Saved data entries
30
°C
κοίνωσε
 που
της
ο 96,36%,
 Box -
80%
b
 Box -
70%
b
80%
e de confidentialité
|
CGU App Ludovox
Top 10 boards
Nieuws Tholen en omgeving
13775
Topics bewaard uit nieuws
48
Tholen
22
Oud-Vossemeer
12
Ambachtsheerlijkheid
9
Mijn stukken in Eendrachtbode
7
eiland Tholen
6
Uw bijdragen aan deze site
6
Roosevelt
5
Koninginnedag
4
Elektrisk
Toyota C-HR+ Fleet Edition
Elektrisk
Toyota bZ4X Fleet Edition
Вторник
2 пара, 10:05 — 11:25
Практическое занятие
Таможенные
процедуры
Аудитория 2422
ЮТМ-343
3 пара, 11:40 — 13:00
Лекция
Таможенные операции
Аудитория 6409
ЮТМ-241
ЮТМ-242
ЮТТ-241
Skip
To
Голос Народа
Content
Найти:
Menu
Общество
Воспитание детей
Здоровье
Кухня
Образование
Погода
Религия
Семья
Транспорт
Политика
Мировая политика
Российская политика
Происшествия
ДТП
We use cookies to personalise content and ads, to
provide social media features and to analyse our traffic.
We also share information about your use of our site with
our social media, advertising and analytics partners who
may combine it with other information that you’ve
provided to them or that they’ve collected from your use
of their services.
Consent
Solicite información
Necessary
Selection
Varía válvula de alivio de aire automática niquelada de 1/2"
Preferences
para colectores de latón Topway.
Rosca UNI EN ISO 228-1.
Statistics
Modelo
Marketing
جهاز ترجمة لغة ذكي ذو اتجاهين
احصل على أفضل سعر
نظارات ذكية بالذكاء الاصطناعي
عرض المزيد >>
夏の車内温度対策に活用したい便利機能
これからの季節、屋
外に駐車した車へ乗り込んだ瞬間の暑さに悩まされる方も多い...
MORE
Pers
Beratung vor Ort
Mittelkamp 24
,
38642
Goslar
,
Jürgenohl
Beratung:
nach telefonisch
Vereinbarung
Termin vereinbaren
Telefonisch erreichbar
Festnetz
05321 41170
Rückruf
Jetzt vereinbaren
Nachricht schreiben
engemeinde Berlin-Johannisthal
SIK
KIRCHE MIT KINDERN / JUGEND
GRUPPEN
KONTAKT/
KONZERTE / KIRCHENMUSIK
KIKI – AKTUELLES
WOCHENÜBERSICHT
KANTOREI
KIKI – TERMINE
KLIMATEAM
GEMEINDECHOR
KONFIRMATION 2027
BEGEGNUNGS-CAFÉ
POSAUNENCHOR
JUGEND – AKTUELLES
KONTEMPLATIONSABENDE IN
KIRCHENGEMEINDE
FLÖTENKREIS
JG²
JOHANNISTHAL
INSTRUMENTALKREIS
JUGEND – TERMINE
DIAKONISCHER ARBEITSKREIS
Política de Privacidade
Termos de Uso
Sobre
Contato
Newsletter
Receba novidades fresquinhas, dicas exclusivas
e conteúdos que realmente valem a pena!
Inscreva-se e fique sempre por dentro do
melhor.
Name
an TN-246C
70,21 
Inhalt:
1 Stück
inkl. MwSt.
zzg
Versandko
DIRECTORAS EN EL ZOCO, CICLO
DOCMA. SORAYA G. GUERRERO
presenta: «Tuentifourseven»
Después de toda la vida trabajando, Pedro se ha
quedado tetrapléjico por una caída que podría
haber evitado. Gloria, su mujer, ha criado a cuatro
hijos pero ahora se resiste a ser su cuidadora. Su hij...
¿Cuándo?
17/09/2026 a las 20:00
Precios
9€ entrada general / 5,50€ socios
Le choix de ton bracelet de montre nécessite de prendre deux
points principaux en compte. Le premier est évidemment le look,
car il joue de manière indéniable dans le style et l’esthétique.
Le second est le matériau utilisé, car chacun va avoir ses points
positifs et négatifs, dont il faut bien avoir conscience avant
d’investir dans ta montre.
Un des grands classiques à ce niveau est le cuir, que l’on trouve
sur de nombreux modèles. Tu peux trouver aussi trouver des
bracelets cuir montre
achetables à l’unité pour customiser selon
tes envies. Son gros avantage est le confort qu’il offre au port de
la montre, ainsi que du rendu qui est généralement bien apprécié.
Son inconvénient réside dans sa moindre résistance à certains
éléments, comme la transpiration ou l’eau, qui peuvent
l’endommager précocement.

* **Goal of the exercise**: Make a copy of each line in the records that has the word "vereinbaren".

* **Your response**:
Termin vereinbaren
Jetzt vereinbaren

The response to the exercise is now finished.